** RECORDS FOR THE EXERCISE follows **
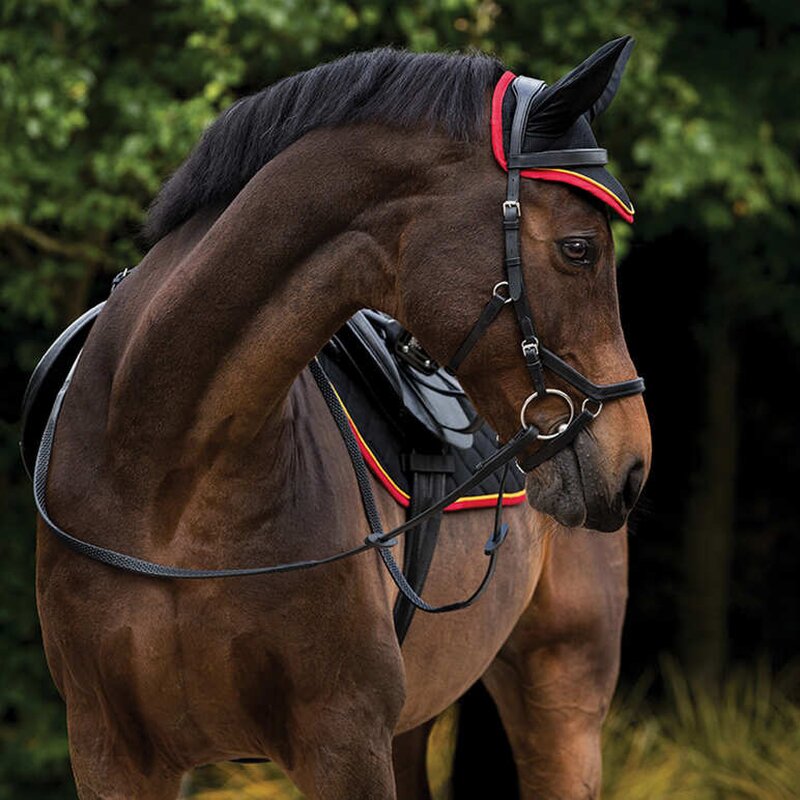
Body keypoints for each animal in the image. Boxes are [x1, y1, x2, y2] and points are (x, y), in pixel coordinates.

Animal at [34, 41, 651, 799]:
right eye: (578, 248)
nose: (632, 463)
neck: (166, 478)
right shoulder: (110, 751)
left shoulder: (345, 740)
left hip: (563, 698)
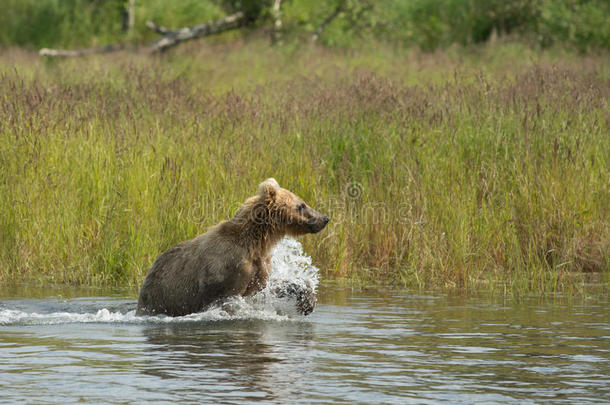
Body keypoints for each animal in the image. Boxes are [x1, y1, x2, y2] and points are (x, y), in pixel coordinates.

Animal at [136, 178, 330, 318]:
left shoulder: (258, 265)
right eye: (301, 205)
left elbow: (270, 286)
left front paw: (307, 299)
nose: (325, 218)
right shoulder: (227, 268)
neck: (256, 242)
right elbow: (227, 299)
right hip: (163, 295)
** End of RECORDS FOR THE EXERCISE **
** RECORDS FOR THE EXERCISE follows **
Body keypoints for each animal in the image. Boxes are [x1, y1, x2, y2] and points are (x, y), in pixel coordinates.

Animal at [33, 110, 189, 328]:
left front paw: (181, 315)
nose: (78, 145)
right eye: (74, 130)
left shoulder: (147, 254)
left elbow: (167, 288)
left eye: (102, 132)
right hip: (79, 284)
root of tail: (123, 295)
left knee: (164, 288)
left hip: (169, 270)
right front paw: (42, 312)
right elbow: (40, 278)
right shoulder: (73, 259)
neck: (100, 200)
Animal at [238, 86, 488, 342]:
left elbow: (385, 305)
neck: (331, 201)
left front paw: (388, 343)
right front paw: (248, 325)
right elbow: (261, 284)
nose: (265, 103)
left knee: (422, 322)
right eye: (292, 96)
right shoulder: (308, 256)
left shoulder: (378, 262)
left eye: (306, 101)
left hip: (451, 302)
** End of RECORDS FOR THE EXERCISE **
TASK ITEM>
Above is a listing; print exactly its lines from the one with "left elbow: (270, 286)" through the one with "right hip: (163, 295)", and no other lines.

RESPONSE TO THIS EXERCISE>
left elbow: (270, 286)
left front paw: (307, 299)
nose: (325, 218)
right shoulder: (227, 268)
neck: (256, 242)
right elbow: (227, 299)
right hip: (163, 295)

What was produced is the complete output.